Islamismus-Expertin widerspricht der Politik: TikTok ist nicht die Wurzel des Terrors
Terroranschläge erschüttern Deutschland und Österreich – die Politik fixiert sich nun ganz auf TikTok. Islamismus-Expertin Nina Scholz warnt: Statt die wahren Ursachen der Radikalisierung zu benennen, wird Social Media zum Sündenbock. So wird man den Terror nicht wirksam bekämpfen.
Nach dem Terroranschlag von Villach kündigt die neue Regierung hartes Durchgreifen an – gegen TikTok. Der politische Islam bleibt meistens unerwähnt.
„TikTok hat Blut an den Händen“, meinte etwa der SPÖ-Abgeordnete Maximilian Köllner im Nationalrat. Auch NEOS-Politiker Yannick Shetty fordert drastische Maßnahmen: Die EU solle Hassprediger-Konten per Sperrbefehl schließen – notfalls mit Milliardenstrafen für unkooperative Plattformen. Noch-Justizministerin Alma Zadić (Grüne) warnt vor einer „immer schnelleren Radikalisierung“ durch soziale Medien.
Politik im Kampf gegen „Blitz-Radikalisierung“?
SPÖ-Chef Andreas Babler sieht sozialen Medien als „Nährboden für Extremismus“. Man werde Plattformen stärker in die Pflicht zu nehmen, meinte er bei der Präsentation des Regierungsprogramms. Außerirdische könnten bei solchen Debatten glauben, TikTok müsse ein wundersames Medium sein. Es verwandle harmlose Jugendliche im Handumdrehen in gewaltbereite Terroristen.
Islamismus-Expertin Nina Scholz: Der wahre Nährboden bleibt tabu
Die Politologin und Islamismus-Expertin Nina Scholz widerspricht. Die Vorstellung einer „Blitzradikalisierung“ durch TikTok sei falsch – gefährlicher seien tief verwurzelte islamistische Vorstellungen, die allerdings auch im Mainstream des Islams verankert sind, und zwar vor allem in jenen Ländern, aus denen die jüngsten Attentäter kamen. „Die Fokussierung auf soziale Medien ignoriert, dass viele junge Muslime bereits von Kindheit an mit radikalen Islamvorstellungen und gewaltfördernden Traditionen in Berührung kommen“, unterstreicht sie im Kurier.

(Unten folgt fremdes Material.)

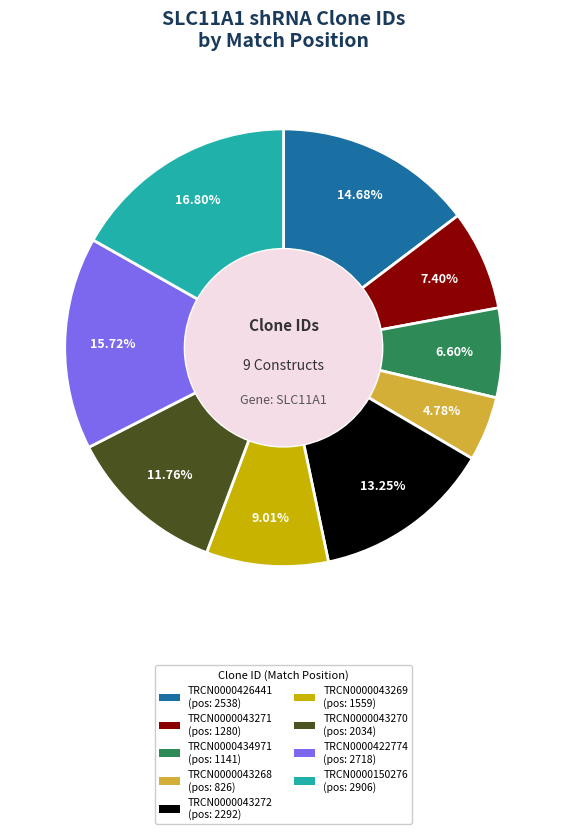

To the nearest percent, what is the average slice percentage?

11%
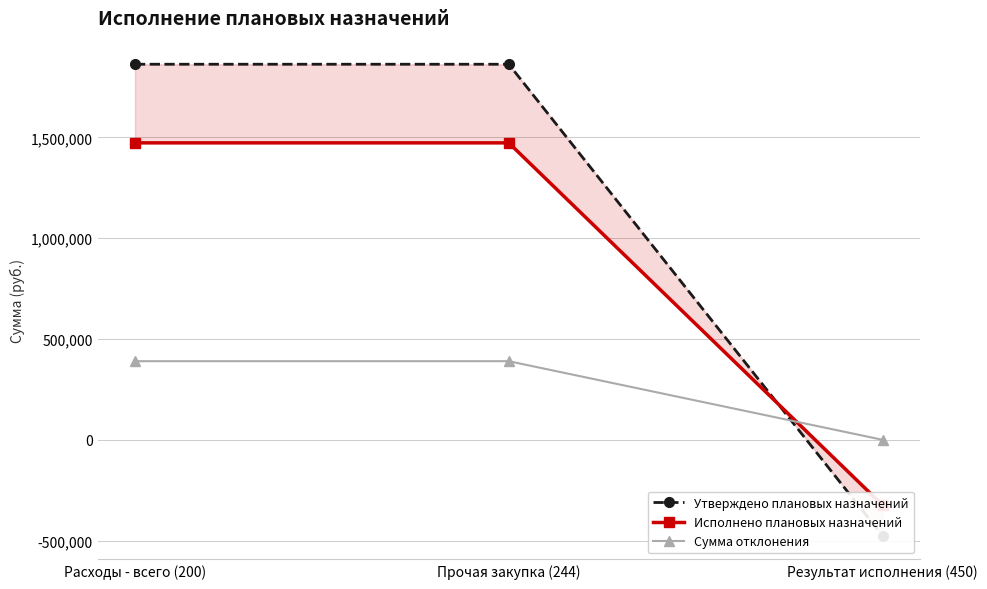

Reading left to right, transcribe all the data shown in this chart.

Утверждено плановых назначений: Расходы - всего (200)=1862400.3	Прочая закупка (244)=1862400.3	Результат исполнения (450)=-476116.1
Исполнено плановых назначений: Расходы - всего (200)=1472556.4	Прочая закупка (244)=1472556.4	Результат исполнения (450)=-323929.2
Сумма отклонения: Расходы - всего (200)=389843.8	Прочая закупка (244)=389843.8	Результат исполнения (450)=0.0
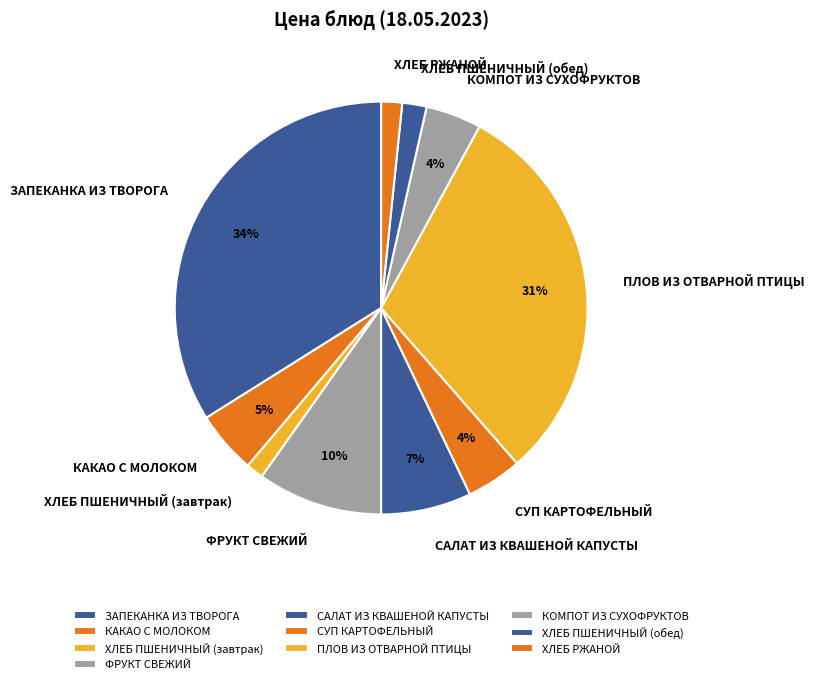

To the nearest percent, what is the combined percentage of ХЛЕБ РЖАНОЙ and САЛАТ ИЗ КВАШЕНОЙ КАПУСТЫ?

9%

Statt über die „gewaltfördernden Inhalte der islamischen Überlieferung“ zu reden, diskutiere die Politik lieber über Social Media. Zwar sei eine bessere Überwachung von Gefährdern, auch im Internet, wichtig, „aber es ist ein frommer Wunsch zu glauben, dass dies den Hass auf ‚Ungläubige‘ und eine davon beflügelte Radikalisierung stoppt.“
Islamistische Gewalt beginnt nicht im Internet
Scholz verweist auf die Biografien der vergangenen islamistischer Attentäter: Der Münchner Täter wuchs in Afghanistan auf, „in einer Gesellschaft, in der eine fundamentalistische Variante des Islam normativ ist“, der Villach-Angreifer kam mit 19 aus Syrien, wo sich seit dem Bürgerkrieg „ein radikaler Islam als Gegenspieler zum Assad-Regime in der sunnitischen Bevölkerung ausgebreitet hat.“
Laut einer PEW-Studie wünschten sich 30 Prozent der 2015/16 geflohenen Syrer einen theokratischen Staat, 18 Prozent sympathisierten offen mit der Terrormiliz Islamischer Staat.
„Der Dschihad ist die Seele des Islam“
Diese Denkweise ist längst in Europa angekommen. „Ein politisierter Islam, der Nicht- und Andersgläubige abwertet, die islamische Gewaltgeschichte glorifiziert, im Islam die normative Ordnung für Staat und Gesellschaft erblickt und Dschihad und Märtyrertum verherrlicht, zeigt sich nicht nur in mehrheitlich islamischen Ländern, sondern auch in Teilen muslimischer Communitys in Europa. Er wird auch in hiesigen Moscheen immer wieder gepredigt und spiegelt sich in Umfragen wider.“
Nina Scholz zitiert Necmettin Erbakan, Gründer der Milli-Görüş-Bewegung, die den zweitgrößten Moscheeverband in Deutschland und Öserreich stellt: „Der Dschihad ist die Seele des Islam.“
Ohne Kampf gegen die eigentliche Gefahr breitet sich Terror weiter aus
Ohne die islamistischen Ideologien beim Namen zu nennen und zu bekämpfen, bleibe auch der Kampf gegen Terror wirkungslos. „Die Sicherheitslage hat sich weiter verschlechtert, was den Unmut in der Gesellschaft wachsen lässt.“
Anstatt das Problem an der Wurzel zu packen, lenkt die Politik die Debatte auf TikTok.